## TASK
Scan the data, and whenever a line contains "работу", copy it.

## RECORDS FOR THE EXERCISE
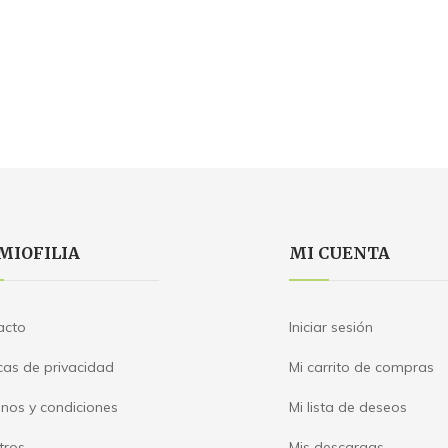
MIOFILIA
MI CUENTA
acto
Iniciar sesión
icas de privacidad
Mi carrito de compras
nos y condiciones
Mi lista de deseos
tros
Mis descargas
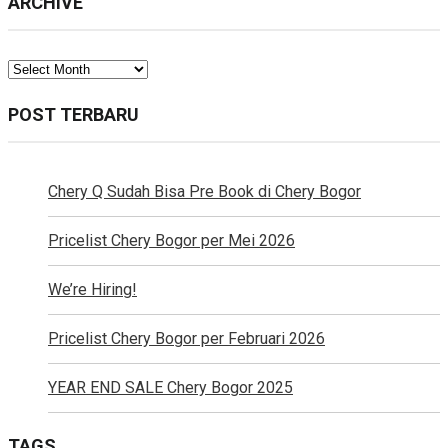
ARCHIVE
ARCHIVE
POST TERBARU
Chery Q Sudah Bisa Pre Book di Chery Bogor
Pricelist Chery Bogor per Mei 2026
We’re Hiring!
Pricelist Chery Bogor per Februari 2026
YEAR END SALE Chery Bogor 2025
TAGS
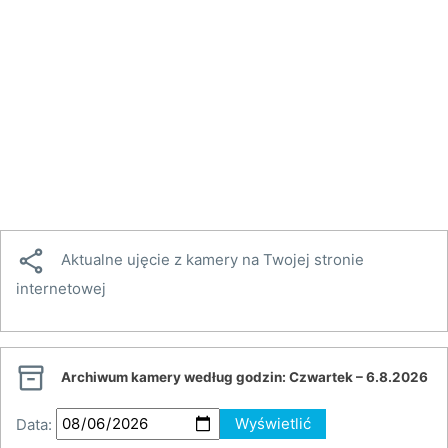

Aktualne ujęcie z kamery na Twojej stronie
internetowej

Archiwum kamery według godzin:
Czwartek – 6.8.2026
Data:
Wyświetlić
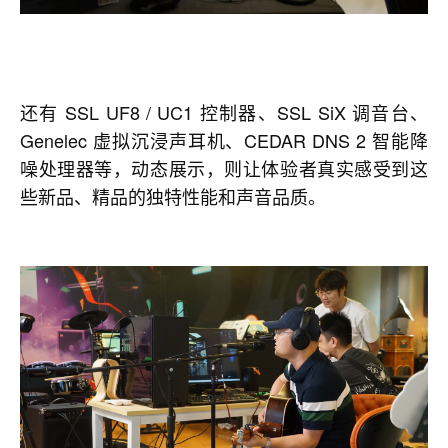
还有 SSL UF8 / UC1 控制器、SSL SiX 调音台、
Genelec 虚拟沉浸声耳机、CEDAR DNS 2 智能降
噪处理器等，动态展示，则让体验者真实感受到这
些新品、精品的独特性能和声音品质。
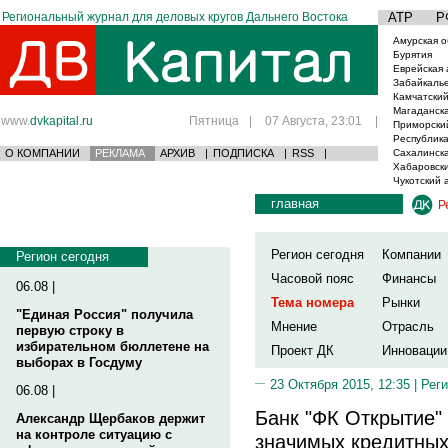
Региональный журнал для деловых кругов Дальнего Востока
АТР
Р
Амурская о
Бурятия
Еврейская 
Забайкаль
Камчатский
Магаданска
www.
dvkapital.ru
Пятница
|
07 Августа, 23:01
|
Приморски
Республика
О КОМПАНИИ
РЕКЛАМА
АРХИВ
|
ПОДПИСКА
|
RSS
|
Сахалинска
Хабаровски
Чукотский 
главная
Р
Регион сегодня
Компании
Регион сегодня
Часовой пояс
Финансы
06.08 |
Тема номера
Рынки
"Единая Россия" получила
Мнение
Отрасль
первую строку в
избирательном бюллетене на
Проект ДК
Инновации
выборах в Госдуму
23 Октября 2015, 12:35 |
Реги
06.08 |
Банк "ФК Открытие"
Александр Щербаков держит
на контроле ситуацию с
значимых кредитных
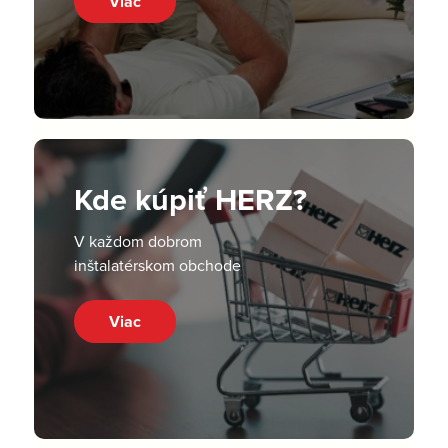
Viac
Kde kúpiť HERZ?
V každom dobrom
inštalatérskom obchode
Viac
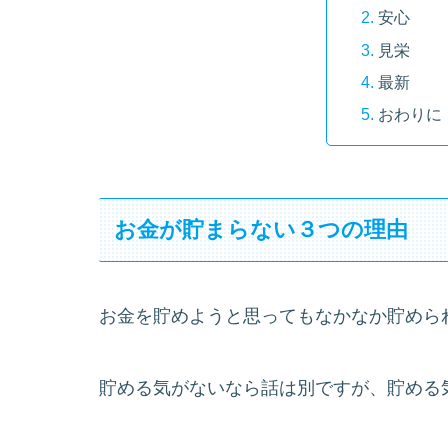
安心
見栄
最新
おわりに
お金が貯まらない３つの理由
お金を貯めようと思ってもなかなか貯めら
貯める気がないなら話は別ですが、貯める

--

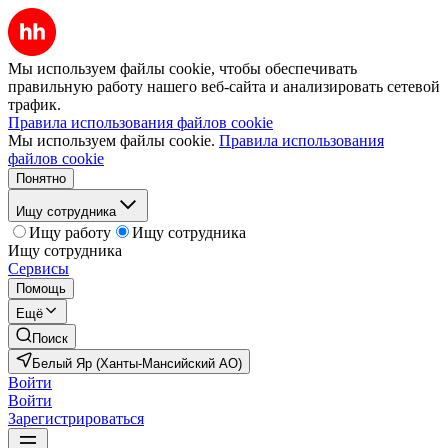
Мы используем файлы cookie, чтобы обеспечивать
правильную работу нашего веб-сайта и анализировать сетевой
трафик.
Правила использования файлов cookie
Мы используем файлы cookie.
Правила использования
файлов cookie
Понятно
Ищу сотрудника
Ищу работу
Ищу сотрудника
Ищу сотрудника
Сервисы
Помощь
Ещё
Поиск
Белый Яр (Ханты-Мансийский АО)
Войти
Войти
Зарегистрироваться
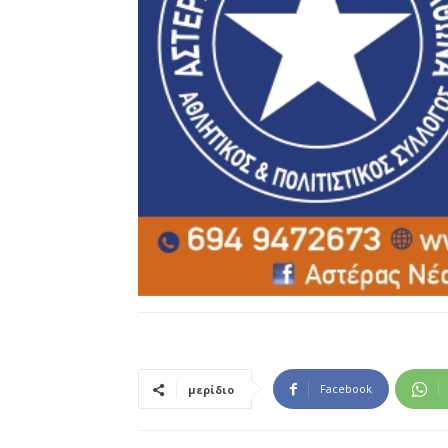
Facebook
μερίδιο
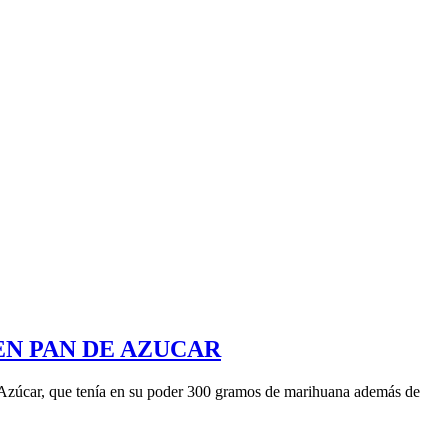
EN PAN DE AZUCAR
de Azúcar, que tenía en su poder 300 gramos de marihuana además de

...

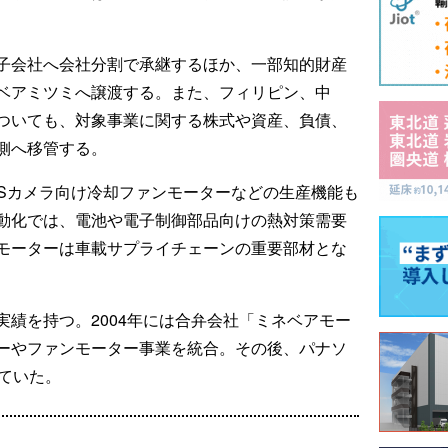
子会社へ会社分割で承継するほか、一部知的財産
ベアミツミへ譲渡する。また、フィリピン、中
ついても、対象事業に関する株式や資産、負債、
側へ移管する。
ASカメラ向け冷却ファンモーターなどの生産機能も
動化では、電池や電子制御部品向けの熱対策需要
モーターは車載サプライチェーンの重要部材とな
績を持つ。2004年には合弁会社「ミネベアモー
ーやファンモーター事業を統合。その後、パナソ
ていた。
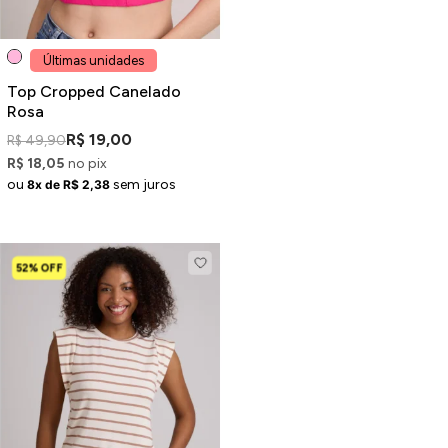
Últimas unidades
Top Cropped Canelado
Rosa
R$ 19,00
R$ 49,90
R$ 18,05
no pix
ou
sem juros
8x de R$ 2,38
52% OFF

## THE ANSWER
правильную работу нашего веб-сайта и анализировать сетевой
Ищу работу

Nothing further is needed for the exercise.